Jessica Hopper: I think we were talking about big ideas about groupies…maybe wanting to know more about Sable [Starr] and Lori [Mattix]? I remember I was sitting in that hammock at that Airbnb in Silverlake…
Dylan Tupper Rupert: Oh yeah.
JH: And I said, “I think we gotta make something out of this.” And we were like, “Is it a book? Is this a TV series? Is this a documentary?” And I don’t ever think until we were really both a little bit more ensconced in the world of podcasts did we think, “It’s a podcast.” I mean, we baked this idea for solid couple of years: getting together materials, trying to talk about what we were finding in other histories, other big holes. And just thinking about: “what was really the best way to tell this story?” We eventually landed on [the idea that] it needs to be a podcast. We want to hear their voices. We want to hear them tell their story. And so I think the idea of moving beyond a book or something happened once we established, like, “Who are they now?”

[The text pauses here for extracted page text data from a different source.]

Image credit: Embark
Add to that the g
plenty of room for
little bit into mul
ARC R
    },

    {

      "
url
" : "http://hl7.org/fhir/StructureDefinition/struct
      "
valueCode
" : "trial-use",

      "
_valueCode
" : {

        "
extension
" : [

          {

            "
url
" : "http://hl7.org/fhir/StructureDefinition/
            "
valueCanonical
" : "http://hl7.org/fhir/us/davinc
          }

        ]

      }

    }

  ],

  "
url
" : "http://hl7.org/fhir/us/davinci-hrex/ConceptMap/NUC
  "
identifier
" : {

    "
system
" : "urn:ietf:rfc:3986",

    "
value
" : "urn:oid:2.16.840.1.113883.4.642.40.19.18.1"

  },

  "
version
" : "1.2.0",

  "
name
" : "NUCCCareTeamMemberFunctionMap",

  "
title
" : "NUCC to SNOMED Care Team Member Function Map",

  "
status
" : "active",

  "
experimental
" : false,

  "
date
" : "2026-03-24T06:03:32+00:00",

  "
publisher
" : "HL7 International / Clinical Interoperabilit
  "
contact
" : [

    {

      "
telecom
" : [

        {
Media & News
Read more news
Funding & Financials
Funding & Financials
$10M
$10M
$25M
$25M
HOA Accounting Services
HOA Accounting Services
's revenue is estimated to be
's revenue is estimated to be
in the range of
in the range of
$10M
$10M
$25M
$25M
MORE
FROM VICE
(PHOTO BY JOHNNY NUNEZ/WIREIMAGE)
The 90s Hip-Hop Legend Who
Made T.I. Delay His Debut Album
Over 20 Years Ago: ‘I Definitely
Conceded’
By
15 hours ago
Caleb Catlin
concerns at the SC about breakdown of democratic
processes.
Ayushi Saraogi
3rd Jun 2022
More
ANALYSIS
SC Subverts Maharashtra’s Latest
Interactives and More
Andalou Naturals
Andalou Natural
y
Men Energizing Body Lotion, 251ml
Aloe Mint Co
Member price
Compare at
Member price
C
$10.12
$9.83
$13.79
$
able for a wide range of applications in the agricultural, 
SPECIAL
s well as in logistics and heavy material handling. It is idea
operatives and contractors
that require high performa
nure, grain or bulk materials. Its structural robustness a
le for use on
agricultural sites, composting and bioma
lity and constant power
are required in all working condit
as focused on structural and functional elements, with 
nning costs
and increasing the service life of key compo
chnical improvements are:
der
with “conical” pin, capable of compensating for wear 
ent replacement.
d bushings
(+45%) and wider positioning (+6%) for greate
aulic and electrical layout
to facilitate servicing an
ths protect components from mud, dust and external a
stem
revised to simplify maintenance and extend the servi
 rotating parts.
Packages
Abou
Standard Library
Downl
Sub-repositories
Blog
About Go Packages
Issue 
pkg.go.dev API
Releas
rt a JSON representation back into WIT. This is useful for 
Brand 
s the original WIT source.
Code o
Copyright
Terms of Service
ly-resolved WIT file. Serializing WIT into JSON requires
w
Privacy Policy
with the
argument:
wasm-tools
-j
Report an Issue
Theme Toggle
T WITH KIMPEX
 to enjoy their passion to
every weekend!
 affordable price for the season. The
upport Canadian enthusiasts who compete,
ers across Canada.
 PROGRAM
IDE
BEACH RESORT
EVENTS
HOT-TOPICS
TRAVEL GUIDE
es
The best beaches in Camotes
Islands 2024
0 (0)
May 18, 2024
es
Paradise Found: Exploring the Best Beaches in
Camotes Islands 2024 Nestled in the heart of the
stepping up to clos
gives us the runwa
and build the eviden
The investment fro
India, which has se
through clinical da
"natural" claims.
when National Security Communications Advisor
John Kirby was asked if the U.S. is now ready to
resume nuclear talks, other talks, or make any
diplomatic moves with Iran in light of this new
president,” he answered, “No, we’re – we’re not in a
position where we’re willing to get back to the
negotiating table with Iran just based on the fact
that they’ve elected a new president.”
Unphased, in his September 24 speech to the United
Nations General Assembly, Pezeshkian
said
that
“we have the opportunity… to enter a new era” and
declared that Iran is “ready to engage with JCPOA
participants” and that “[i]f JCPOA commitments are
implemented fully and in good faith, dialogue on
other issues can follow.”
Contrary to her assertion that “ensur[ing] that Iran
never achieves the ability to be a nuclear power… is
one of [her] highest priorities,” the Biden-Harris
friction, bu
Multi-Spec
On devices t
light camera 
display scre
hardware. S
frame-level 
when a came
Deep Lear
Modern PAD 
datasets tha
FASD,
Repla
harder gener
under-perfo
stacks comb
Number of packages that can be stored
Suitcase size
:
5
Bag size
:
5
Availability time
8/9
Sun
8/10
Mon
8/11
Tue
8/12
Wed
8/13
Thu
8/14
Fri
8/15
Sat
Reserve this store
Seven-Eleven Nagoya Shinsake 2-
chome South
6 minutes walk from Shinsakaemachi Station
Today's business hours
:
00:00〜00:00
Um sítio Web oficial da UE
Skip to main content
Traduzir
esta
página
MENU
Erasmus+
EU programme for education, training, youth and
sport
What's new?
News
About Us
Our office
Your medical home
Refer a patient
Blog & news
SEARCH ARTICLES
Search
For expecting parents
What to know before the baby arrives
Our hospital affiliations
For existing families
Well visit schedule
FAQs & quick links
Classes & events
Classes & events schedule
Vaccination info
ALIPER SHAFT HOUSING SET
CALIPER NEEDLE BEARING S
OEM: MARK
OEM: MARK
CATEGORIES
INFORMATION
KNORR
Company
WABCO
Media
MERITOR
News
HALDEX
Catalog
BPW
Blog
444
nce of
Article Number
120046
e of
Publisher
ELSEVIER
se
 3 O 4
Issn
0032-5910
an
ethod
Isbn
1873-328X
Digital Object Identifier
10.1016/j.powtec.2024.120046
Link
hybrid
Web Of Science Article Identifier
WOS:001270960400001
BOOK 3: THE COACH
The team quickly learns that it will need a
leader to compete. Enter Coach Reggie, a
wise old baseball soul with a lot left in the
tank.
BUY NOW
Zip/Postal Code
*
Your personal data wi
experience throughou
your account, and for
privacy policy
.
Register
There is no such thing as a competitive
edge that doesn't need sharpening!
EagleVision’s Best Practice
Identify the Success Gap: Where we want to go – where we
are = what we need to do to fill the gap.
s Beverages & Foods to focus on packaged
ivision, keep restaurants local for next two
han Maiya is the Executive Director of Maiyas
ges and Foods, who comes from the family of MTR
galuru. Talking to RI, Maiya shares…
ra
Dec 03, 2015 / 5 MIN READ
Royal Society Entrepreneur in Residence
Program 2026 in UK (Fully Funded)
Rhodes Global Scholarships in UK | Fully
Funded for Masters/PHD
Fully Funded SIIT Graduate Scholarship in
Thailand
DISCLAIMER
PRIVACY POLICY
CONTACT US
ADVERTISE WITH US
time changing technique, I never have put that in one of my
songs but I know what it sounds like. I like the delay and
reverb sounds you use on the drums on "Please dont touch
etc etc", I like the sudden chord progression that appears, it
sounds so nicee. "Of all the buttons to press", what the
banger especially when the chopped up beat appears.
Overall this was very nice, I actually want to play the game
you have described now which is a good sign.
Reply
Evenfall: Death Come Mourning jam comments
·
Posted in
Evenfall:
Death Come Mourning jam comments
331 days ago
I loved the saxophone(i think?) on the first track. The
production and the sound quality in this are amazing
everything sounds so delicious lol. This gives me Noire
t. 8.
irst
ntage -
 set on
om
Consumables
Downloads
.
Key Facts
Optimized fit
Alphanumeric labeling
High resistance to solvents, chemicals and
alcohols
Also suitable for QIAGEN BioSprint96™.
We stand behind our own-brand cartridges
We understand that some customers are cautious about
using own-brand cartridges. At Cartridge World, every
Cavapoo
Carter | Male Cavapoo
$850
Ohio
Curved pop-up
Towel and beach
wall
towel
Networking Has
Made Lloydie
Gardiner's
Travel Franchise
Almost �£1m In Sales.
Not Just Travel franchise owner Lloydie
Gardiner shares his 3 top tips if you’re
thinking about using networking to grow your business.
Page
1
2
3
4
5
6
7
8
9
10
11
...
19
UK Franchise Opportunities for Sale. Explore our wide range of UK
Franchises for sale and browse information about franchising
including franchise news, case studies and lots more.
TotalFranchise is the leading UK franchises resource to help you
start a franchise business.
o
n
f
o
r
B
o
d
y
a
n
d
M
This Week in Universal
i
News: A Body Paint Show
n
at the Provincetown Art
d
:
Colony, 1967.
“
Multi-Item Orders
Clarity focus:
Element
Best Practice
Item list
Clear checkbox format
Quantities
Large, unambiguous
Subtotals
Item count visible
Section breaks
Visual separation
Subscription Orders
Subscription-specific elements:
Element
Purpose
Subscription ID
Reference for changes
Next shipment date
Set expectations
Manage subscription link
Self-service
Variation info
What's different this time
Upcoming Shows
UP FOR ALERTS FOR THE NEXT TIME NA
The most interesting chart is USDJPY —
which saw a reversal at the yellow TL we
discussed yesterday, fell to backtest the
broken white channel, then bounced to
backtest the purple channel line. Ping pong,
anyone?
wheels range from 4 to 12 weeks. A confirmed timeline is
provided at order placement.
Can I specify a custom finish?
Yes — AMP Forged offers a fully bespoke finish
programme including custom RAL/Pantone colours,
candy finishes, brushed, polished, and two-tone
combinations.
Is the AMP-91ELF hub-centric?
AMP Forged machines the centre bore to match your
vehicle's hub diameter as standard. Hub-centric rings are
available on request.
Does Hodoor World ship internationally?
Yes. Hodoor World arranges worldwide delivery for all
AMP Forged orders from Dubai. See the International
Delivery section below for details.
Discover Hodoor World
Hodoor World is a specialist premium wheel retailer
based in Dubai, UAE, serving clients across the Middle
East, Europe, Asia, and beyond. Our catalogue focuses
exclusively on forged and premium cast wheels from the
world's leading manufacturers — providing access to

DTR: I think a big reason we decided on the podcast treatment was, like Jessica said, hearing the stories. That’s what they have, that’s what they were able to take away from this time. They didn’t become rich and famous. Pamela [Des Barres] became a best-selling author, but she’s not living in luxury by any means. And so they came away with this richness of story that we could best tell over, I guess, seven-ish total hours of documentary versus trying to do a 90-minute feature doc or something. We figured out that we needed to have a lens and a scope, and that’s where the Sunset Strip parameters came in.
JH: We really wanted to make a thing that was really true to our shared vision of it. We really wanted something that centered them.
I think it was Lori Mattix who said in your podcast that she had been included in 37 rock books over the years. But I am hard-pressed to think of one that really centers her voice.
DTR: Ding, ding, ding. Just on the Lori Mattix tip, of all of these women, she has the most distinct path, in that our other characters hear the siren call of rock and roll and they’re going there to try and figure it out. But her narrative, the way she tells it, is different — like, she was swept up, she was chosen to be who she ended up becoming. And that narrative…takes a lot of her away. Like, “Okay, well, what did you want out of it?”